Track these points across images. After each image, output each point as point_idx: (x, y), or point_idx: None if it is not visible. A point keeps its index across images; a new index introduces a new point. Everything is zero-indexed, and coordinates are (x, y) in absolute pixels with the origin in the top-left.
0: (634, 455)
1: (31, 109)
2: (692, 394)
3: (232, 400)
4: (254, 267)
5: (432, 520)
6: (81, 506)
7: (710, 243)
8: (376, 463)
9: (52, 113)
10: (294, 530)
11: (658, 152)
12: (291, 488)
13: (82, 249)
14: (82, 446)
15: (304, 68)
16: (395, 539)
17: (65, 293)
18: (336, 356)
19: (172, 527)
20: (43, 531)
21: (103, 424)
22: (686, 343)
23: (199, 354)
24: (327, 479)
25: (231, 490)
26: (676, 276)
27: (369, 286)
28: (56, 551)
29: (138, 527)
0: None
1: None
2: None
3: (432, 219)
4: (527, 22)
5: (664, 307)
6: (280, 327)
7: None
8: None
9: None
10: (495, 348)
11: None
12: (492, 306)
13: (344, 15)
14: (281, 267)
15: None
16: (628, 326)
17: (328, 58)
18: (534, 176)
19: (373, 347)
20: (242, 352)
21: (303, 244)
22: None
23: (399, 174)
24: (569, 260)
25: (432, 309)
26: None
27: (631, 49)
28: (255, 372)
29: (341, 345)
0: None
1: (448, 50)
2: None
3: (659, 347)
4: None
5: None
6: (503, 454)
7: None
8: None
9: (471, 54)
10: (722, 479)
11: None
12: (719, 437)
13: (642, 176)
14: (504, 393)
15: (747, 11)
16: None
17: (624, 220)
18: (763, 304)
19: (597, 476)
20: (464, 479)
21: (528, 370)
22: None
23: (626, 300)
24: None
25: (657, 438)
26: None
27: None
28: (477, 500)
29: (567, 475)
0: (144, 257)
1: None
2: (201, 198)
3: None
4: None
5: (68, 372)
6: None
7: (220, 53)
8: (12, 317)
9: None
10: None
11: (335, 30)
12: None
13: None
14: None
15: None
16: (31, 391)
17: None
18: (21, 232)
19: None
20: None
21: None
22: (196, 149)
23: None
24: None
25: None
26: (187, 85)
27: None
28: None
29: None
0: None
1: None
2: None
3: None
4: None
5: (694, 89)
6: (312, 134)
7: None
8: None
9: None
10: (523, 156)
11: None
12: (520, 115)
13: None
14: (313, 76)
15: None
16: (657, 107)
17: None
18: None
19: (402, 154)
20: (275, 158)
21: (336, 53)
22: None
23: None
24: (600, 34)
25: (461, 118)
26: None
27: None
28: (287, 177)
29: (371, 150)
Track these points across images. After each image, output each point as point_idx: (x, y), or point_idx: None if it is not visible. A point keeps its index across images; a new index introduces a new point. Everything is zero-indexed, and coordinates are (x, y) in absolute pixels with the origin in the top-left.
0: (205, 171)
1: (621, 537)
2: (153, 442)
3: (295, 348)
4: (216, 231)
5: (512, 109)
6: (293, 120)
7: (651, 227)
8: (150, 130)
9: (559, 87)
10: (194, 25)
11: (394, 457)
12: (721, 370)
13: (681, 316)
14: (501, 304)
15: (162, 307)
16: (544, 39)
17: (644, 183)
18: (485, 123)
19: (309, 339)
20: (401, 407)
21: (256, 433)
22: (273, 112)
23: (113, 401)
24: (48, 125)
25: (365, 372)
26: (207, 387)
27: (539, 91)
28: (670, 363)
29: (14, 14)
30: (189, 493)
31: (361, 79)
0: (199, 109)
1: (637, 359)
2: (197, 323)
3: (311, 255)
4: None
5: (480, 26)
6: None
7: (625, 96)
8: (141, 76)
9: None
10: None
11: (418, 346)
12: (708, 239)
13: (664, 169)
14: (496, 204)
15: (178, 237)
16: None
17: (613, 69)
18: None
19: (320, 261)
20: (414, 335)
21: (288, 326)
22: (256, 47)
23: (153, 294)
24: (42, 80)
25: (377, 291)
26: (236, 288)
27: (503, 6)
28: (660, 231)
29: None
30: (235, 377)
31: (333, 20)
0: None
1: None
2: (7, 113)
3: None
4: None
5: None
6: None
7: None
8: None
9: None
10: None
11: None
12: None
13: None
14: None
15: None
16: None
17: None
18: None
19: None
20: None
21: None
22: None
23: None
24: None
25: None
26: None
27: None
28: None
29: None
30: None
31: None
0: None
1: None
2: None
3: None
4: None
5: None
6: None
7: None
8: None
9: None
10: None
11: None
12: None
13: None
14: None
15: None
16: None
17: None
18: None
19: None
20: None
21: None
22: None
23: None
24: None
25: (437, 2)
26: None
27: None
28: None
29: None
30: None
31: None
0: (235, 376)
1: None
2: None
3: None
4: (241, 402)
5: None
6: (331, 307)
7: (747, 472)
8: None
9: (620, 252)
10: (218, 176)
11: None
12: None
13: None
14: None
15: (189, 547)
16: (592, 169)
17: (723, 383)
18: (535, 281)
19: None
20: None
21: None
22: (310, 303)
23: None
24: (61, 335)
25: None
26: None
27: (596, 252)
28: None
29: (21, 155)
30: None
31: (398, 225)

────────────────────

● **PROMPT**
Please rewrite the data as a Markdown table with the columns n and Line, starting with its first line and going on through the line with "22: (686, 343)". Give each line its own row with its running number, and leave out blank lines.

● **THE ANSWER**
| n | Line |
|---|---|
| 1 | Track these points across images. After each image, output each point as point_idx: (x, y), or point_idx: None if it is not visible. A point keeps its index across images; a new index introduces a new point. Everything is zero-indexed, and coordinates are (x, y) in absolute pixels with the origin in the top-left. |
| 2 | 0: (634, 455) |
| 3 | 1: (31, 109) |
| 4 | 2: (692, 394) |
| 5 | 3: (232, 400) |
| 6 | 4: (254, 267) |
| 7 | 5: (432, 520) |
| 8 | 6: (81, 506) |
| 9 | 7: (710, 243) |
| 10 | 8: (376, 463) |
| 11 | 9: (52, 113) |
| 12 | 10: (294, 530) |
| 13 | 11: (658, 152) |
| 14 | 12: (291, 488) |
| 15 | 13: (82, 249) |
| 16 | 14: (82, 446) |
| 17 | 15: (304, 68) |
| 18 | 16: (395, 539) |
| 19 | 17: (65, 293) |
| 20 | 18: (336, 356) |
| 21 | 19: (172, 527) |
| 22 | 20: (43, 531) |
| 23 | 21: (103, 424) |
| 24 | 22: (686, 343) |